Remordimientos, vergüenza, angustia, cólera, frustración, ansiedad, miedo,
abatimiento, desesperación..., ¿quién ha pasado por la vida sin sufrir jamás
las crueles incursiones de estos verdugos? ¿Cuántos son los que apenas han
logrado experimentar jamás una sensación placentera? Trabajo, pobreza, tan
aborrecidos por todo el mundo, son el legado seguro de la gran mayoría; y las
privilegiadas personas que gozan de bienestar y opulencia nunca alcanzan
satisfacción o verdadera felicidad. Todos los bienes de la vida unidos no
harían a un hombre feliz, pero todos los males unidos harían de él un
desgraciado con toda seguridad; y uno cualquiera de ellos (¿y quién puede verse
libre de todos?), es más, la ausencia de uno solo de los bienes (¿y quién los
posee todos?), es a menudo suficiente para hacer la vida indeseable.
Si un extraterrestre cayera de repente en
este mundo, yo le mostraría, como especímenes de sus males, un hospital repleto
de enfermedades, una prisión rebosante de malhechores y deudores, un campo de
batalla cubierto de cadáveres, una flota hundiéndose en el océano, una nación
que agoniza por la tiranía, el hambre o la peste. Para mostrarle el lado alegre
de la vida y darle una noción de sus placeres, ¿adónde lo conduciría? ¿A un
baile, a una ópera, a la corte? Podría pensar con razón que solo le estaba
mostrando una variedad de la miseria y el dolor.

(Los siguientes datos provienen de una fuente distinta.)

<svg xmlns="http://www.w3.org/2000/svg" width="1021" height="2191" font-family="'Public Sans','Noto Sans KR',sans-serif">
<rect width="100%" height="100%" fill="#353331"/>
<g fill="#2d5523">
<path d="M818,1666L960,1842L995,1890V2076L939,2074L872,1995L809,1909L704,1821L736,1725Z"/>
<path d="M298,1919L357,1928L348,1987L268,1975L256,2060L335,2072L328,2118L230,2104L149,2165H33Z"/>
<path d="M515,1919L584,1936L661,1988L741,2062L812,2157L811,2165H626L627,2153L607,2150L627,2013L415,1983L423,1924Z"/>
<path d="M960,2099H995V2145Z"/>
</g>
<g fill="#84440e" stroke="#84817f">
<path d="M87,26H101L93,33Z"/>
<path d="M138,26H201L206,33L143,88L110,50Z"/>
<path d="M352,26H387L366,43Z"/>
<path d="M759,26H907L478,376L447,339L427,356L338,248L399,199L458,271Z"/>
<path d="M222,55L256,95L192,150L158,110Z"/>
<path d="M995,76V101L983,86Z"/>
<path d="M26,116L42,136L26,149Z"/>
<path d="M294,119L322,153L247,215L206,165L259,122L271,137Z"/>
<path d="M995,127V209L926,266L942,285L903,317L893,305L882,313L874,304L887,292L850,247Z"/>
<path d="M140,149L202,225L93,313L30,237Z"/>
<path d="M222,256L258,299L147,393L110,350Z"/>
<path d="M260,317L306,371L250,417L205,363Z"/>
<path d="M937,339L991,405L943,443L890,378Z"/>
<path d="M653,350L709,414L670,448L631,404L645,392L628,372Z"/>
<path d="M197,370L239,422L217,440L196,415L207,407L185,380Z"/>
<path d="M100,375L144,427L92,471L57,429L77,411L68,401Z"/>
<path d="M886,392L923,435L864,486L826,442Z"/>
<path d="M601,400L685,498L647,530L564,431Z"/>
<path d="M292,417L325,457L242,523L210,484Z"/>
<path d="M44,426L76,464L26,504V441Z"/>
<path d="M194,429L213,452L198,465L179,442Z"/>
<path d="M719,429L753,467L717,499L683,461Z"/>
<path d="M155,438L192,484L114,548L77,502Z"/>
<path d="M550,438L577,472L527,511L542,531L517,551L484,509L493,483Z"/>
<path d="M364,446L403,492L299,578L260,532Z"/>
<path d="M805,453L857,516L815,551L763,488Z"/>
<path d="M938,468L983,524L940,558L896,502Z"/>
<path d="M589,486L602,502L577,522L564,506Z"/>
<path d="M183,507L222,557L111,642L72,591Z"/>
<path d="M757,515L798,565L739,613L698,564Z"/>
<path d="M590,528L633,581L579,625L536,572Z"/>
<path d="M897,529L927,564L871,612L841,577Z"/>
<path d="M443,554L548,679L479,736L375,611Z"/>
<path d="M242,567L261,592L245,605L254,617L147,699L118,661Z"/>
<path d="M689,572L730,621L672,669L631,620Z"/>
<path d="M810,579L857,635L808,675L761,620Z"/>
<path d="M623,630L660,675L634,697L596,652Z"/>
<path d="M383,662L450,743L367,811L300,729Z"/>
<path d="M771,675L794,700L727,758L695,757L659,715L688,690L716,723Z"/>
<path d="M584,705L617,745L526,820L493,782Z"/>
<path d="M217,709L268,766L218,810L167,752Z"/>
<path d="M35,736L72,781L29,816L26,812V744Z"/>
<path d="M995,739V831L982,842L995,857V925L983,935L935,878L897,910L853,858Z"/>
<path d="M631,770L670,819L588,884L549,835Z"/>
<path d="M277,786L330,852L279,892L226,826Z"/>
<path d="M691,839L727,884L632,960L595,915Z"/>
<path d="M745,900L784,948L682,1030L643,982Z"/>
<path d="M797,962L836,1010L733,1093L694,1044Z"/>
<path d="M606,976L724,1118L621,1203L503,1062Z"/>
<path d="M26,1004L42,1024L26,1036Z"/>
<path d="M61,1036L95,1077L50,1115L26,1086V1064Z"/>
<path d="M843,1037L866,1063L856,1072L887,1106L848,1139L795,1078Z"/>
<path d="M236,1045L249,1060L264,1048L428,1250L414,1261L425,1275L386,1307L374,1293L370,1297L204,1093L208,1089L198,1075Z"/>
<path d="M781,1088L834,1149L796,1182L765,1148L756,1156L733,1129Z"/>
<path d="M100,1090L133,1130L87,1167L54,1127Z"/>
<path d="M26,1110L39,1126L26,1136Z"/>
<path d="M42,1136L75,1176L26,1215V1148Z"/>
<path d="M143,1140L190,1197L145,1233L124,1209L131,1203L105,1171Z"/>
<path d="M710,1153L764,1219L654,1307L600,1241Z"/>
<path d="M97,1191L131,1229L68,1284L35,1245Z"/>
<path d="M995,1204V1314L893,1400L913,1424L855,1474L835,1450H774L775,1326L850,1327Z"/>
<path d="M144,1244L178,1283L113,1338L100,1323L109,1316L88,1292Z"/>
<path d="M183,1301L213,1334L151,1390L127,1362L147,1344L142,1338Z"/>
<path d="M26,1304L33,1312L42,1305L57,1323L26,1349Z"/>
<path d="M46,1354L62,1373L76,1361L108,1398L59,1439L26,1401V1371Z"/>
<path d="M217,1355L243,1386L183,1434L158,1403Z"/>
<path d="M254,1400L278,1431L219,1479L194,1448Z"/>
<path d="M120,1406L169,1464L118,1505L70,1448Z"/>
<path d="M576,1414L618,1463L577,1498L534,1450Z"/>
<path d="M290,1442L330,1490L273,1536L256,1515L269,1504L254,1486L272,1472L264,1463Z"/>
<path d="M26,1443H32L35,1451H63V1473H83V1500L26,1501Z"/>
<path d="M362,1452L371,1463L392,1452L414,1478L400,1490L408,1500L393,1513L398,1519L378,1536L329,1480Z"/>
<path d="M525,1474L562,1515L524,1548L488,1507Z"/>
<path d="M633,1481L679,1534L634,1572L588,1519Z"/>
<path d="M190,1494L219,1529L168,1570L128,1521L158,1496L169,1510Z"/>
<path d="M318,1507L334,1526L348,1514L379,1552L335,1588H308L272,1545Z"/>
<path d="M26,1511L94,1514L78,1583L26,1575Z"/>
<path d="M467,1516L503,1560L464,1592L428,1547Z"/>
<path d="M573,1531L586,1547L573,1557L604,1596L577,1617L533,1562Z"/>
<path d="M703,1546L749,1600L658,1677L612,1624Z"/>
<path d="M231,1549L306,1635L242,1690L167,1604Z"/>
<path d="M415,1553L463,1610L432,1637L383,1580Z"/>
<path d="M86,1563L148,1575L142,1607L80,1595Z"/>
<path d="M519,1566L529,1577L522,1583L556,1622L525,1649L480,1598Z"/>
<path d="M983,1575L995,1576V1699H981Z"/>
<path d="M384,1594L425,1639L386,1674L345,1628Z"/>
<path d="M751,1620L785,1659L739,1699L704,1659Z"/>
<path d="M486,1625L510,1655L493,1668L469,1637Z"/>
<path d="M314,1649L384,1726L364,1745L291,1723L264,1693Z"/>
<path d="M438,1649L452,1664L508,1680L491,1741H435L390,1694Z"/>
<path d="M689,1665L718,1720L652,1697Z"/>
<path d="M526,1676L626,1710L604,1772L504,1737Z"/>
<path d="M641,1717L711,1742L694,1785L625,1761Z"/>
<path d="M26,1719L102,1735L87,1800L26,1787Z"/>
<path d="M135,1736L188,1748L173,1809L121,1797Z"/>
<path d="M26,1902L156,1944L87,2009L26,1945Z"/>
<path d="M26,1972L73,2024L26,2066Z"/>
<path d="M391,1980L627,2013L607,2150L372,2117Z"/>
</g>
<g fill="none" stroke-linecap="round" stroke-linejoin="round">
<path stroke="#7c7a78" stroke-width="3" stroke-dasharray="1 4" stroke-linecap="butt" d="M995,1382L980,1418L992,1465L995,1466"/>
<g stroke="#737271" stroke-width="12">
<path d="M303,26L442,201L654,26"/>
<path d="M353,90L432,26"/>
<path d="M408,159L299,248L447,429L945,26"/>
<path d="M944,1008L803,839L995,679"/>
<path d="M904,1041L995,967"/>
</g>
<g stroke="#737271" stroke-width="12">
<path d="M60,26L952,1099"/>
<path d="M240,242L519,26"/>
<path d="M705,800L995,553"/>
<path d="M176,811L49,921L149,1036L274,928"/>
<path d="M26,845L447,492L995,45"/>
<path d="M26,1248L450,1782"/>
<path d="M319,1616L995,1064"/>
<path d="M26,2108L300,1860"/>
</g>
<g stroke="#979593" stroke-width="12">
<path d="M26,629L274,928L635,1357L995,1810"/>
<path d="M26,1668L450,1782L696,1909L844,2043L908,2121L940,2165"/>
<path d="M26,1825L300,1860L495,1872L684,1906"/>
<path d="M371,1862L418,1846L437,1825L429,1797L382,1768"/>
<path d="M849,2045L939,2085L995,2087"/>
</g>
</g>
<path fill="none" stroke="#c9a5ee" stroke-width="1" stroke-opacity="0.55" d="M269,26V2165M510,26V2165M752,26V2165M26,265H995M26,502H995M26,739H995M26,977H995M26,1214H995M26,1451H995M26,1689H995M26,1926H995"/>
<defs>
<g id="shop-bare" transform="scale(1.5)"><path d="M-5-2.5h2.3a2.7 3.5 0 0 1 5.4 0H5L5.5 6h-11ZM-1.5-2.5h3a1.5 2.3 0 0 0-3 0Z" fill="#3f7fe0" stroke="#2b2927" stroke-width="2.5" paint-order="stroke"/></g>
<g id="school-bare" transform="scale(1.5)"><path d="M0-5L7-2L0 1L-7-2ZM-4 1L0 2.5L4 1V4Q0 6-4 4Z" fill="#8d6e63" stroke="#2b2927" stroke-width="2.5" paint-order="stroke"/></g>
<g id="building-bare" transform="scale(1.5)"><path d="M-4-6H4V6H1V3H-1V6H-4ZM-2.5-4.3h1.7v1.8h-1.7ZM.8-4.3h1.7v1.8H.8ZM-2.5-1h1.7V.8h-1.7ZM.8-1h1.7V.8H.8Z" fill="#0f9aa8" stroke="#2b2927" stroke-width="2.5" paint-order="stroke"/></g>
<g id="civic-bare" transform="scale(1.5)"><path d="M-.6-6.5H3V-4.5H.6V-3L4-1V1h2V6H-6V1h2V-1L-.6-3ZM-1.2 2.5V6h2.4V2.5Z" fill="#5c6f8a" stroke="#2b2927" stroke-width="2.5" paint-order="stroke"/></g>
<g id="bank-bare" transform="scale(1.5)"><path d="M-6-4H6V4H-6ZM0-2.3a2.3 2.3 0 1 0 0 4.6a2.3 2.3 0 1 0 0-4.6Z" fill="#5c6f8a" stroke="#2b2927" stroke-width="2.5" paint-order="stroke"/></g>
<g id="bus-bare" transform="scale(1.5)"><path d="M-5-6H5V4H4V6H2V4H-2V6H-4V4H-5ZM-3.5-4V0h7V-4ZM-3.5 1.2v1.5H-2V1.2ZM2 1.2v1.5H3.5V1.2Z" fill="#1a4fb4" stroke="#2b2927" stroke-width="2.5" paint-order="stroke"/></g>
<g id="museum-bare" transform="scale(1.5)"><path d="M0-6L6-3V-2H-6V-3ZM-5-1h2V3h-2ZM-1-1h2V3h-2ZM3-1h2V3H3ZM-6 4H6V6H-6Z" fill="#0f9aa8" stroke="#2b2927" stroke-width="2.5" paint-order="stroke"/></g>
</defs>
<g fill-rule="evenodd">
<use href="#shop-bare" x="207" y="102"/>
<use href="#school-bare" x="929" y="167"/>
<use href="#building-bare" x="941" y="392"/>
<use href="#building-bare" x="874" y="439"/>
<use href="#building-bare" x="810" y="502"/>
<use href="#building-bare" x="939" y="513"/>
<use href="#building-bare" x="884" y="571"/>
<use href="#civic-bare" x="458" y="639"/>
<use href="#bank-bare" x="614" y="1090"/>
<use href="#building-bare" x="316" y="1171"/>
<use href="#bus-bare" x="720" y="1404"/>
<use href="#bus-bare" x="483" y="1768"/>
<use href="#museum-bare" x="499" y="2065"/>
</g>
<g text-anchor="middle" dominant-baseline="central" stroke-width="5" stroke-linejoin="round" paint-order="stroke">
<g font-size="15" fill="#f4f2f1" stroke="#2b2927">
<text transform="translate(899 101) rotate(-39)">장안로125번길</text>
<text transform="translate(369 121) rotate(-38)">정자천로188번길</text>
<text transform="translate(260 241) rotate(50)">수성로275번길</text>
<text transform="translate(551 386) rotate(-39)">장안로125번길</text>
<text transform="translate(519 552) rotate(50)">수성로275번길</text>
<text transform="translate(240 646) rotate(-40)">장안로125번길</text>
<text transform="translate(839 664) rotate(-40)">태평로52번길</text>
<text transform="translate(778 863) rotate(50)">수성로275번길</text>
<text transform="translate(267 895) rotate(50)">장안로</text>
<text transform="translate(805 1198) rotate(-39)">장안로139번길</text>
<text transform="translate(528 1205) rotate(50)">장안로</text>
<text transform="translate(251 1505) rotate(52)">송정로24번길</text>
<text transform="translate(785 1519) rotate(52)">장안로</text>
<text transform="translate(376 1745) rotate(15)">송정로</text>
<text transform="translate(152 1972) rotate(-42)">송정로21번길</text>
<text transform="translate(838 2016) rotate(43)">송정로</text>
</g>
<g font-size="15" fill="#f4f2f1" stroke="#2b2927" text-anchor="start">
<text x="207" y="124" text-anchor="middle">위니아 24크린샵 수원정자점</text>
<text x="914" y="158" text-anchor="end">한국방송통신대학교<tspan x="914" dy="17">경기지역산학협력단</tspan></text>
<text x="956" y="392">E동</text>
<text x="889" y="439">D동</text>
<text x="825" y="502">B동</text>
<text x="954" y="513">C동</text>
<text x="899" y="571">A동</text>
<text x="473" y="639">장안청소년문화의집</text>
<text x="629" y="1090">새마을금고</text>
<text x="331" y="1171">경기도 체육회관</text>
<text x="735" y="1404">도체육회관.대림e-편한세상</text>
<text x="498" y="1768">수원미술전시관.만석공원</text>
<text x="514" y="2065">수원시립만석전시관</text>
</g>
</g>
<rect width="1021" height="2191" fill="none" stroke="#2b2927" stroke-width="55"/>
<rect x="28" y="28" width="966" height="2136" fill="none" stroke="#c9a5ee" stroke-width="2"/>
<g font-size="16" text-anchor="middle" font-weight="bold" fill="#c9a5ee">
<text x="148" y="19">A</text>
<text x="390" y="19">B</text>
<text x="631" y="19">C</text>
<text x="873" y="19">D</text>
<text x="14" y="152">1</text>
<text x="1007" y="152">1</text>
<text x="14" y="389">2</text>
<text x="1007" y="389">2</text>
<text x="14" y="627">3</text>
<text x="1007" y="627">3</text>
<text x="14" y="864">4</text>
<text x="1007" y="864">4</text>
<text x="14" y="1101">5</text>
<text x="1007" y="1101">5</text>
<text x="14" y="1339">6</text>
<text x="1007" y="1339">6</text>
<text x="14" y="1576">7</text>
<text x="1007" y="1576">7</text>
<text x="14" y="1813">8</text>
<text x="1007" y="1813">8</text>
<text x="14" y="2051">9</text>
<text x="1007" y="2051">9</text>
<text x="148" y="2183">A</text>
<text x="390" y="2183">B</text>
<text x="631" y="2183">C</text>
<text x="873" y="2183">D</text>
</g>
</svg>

No hay forma de eludir muestras tan
impresionantes, dijo FILÓN, salvo por recurso a la apología, que no hace más
que agravar los cargos. ¿Por qué, pregunto yo, se han quejado todos los hombres
en todos los tiempos de las miserias de la vida?...No tienen razón de peso,
dice uno: esas quejas provienen sólo de su descontentadiza, plañidera y medrosa
disposición... Mas ¿puede encontrarse tal vez, replico yo, un fundamento más sólido
de la miseria que el mero hecho de un temperamento tan lamentable?
Pero si los hombres fueran realmente tan
desgraciados como pretenden, dice mi antagonista, ¿por qué continúan
viviendo?...
No por satisfacción de la vida, sino por
miedo a la muerte; ésta es la secreta cadena, le digo, que nos mantiene atados.
Estamos aterrorizados, no seducidos por la continuación de nuestra existencia.
Se trata sólo, puede insistir él, de una
falsa sensibilidad, que unos cuantos espíritus refinados alientan, y que ha
difundido esas lamentaciones entre toda la especie humana... ¿Y en qué consiste
esa sensibilidad, preguntaría yo, que tú condenas? ¿Acaso no es sino una mayor
sensibilidad respecto a todos los placeres y dolores de la vida? Y si el hombre
de temperamento delicado y refinado, por ser mucho más sensible que el resto
del mundo es solo mucho más desgraciado, ¿qué juicio debemos formarnos en
general de la vida humana?
Permanezcan los hombres tranquilos, dice
nuestro adversario, y serán felices. Ellos son los artífices voluntarios de su
propia miseria... ¡No!, replico yo: una ansiosa languidez sigue a su reposo;
frustración, vejación y angustia, a su actividad y ambición.